_Information_

____________

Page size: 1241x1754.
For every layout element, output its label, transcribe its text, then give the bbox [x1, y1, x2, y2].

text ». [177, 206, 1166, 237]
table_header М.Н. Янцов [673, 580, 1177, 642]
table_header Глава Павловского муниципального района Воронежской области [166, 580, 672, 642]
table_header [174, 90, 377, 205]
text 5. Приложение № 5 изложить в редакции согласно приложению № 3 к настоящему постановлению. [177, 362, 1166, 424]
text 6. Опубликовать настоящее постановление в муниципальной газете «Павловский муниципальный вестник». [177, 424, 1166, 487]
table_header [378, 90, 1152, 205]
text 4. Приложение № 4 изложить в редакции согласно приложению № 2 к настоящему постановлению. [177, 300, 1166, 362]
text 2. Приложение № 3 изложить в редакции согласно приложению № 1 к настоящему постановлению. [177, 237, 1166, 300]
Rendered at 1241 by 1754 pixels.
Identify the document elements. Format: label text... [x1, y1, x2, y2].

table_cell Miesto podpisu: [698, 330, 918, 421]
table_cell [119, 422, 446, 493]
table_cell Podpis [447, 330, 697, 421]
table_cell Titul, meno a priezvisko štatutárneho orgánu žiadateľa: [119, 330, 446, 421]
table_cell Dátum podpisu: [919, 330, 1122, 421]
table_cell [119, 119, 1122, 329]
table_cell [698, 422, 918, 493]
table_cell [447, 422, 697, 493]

____________

_Work instructions_
Reproduce each entry above exactly, keeping every word.

_Exercise result_
Page size: 1241x1754.
For every layout element, output its label, transcribe its text, then give the bbox [x1, y1, x2, y2].

text ». [177, 206, 1166, 237]
table_header М.Н. Янцов [673, 580, 1177, 642]
table_header Глава Павловского муниципального района Воронежской области [166, 580, 672, 642]
table_header [174, 90, 377, 205]
text 5. Приложение № 5 изложить в редакции согласно приложению № 3 к настоящему постановлению. [177, 362, 1166, 424]
text 6. Опубликовать настоящее постановление в муниципальной газете «Павловский муниципальный вестник». [177, 424, 1166, 487]
table_header [378, 90, 1152, 205]
text 4. Приложение № 4 изложить в редакции согласно приложению № 2 к настоящему постановлению. [177, 300, 1166, 362]
text 2. Приложение № 3 изложить в редакции согласно приложению № 1 к настоящему постановлению. [177, 237, 1166, 300]
Rendered at 1241 by 1754 pixels.
Identify the document elements. Format: label text... [x1, y1, x2, y2].

table_cell Miesto podpisu: [698, 330, 918, 421]
table_cell [119, 422, 446, 493]
table_cell Podpis [447, 330, 697, 421]
table_cell Titul, meno a priezvisko štatutárneho orgánu žiadateľa: [119, 330, 446, 421]
table_cell Dátum podpisu: [919, 330, 1122, 421]
table_cell [119, 119, 1122, 329]
table_cell [698, 422, 918, 493]
table_cell [447, 422, 697, 493]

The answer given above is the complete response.